States are beginning to lose their grip over the world. The world is taken over by Oil corporations, computer industries and pharmaceuticals. They use patent laws to claim ownership of knowledge.
There are two types of knowledge systems: scientific knowledge and narrative knowledge. Narrative knowledge stems from different fields like art, literature, sociology and psychology. All these forms of discourses are language games. The rules of a game are not natural but determined by a community.

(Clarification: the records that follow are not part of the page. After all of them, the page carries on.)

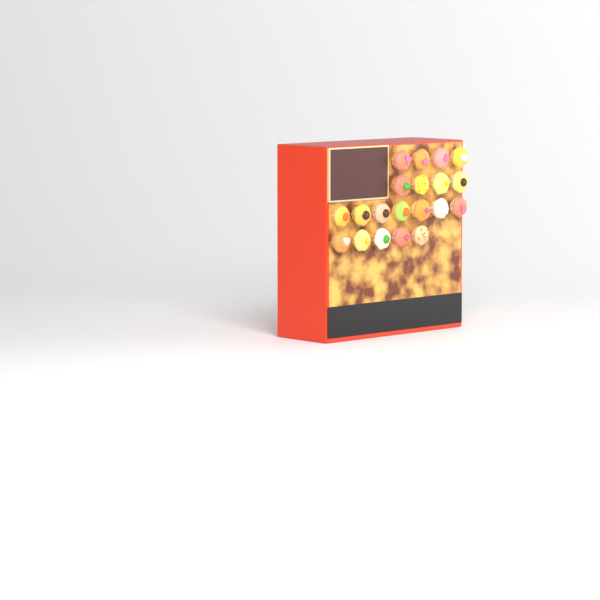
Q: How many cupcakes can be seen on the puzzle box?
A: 20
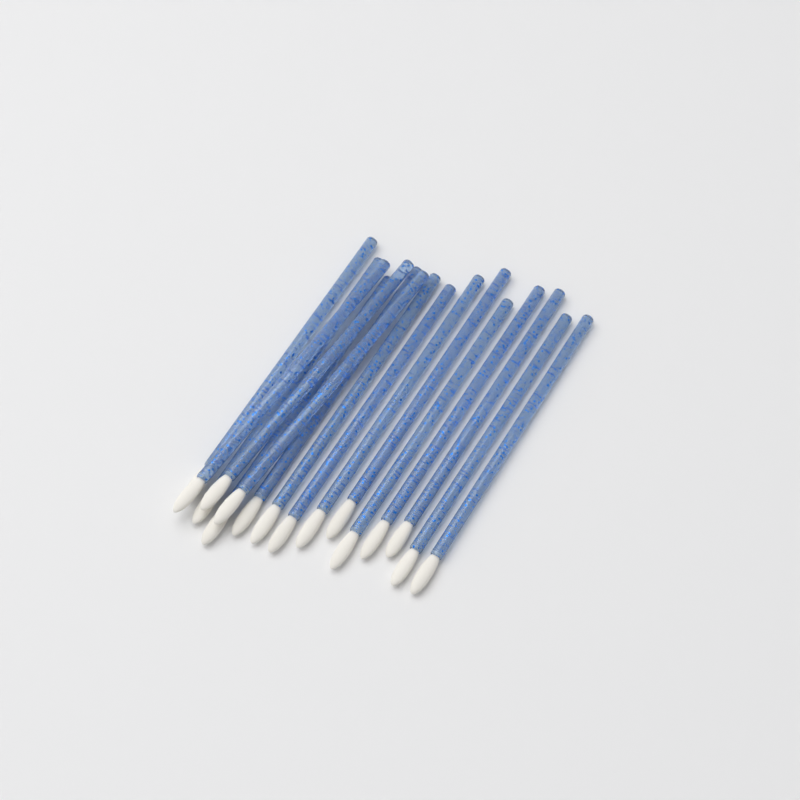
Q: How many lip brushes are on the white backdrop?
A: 16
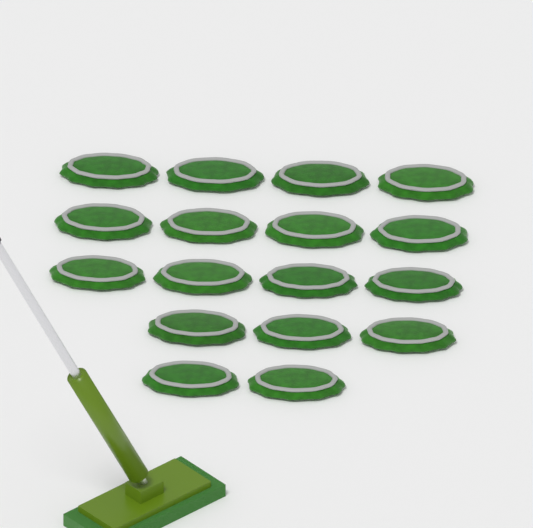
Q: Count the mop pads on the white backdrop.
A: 17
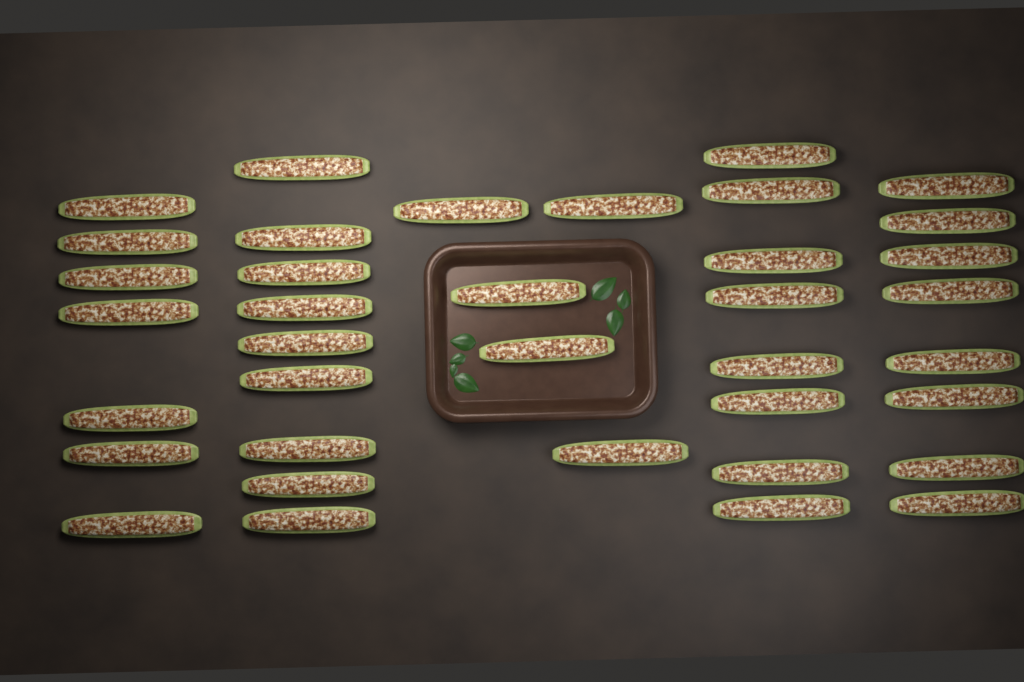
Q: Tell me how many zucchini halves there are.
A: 37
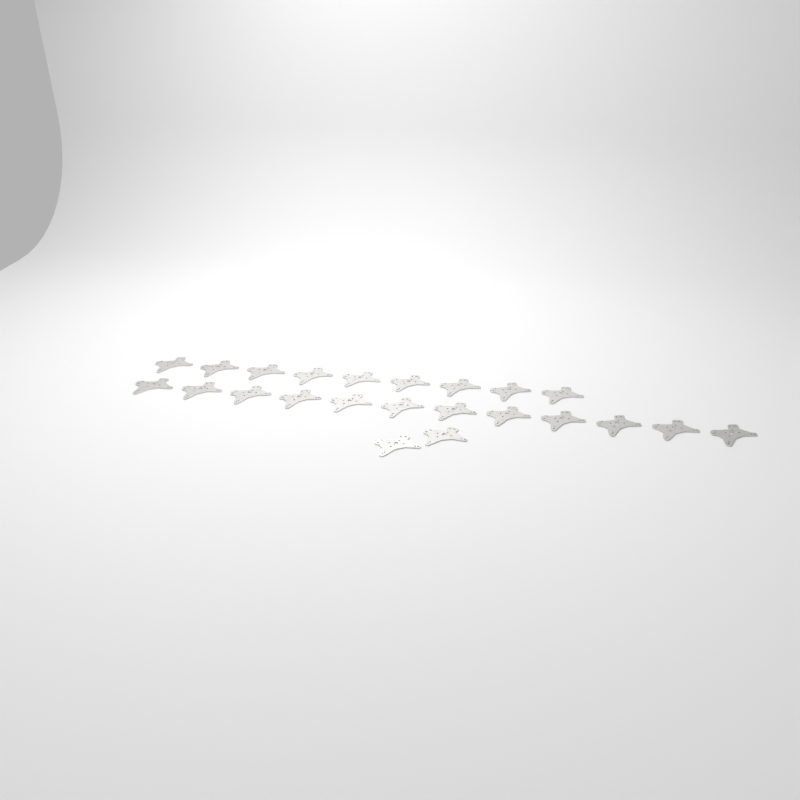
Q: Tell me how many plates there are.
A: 23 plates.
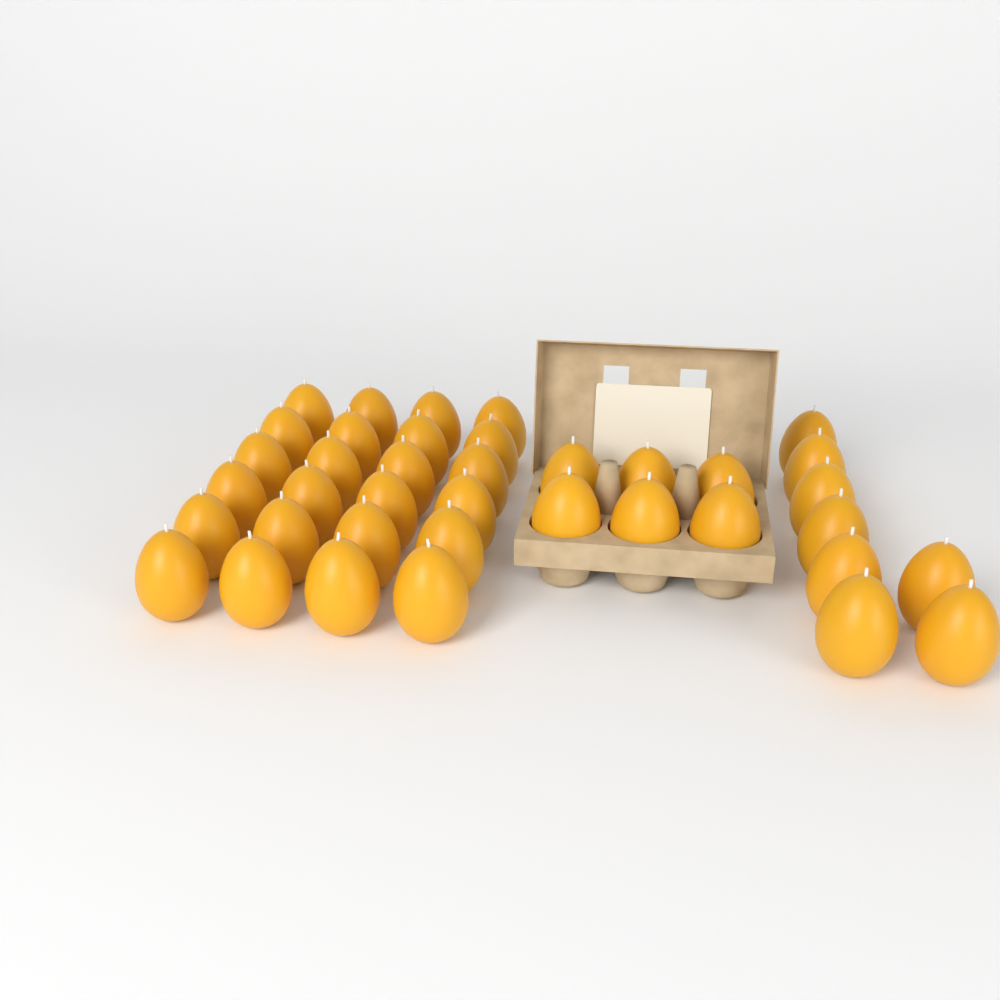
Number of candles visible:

Every utterance should be thought of as move in a game. Modification of rules alters the nature of the game. Different societies have diverse forms of law, politics and legislation. The organization of games and narratives is performed by meta-narratives.
There are two types of meta-narratives—the speculative grand narrative and the grand narrative of emancipation. The speculative grand narrative begins with Hegel and he calls it the spirit which is mans progress of knowledge. All the language games are brought together to present a universal history of the spirit. The grand narrative of emancipation presents knowledge as the basis for human freedom and liberty. The grand narrative of emancipation began with the French revolution. The universalization of education means freeing all citizens from domination and mysticism.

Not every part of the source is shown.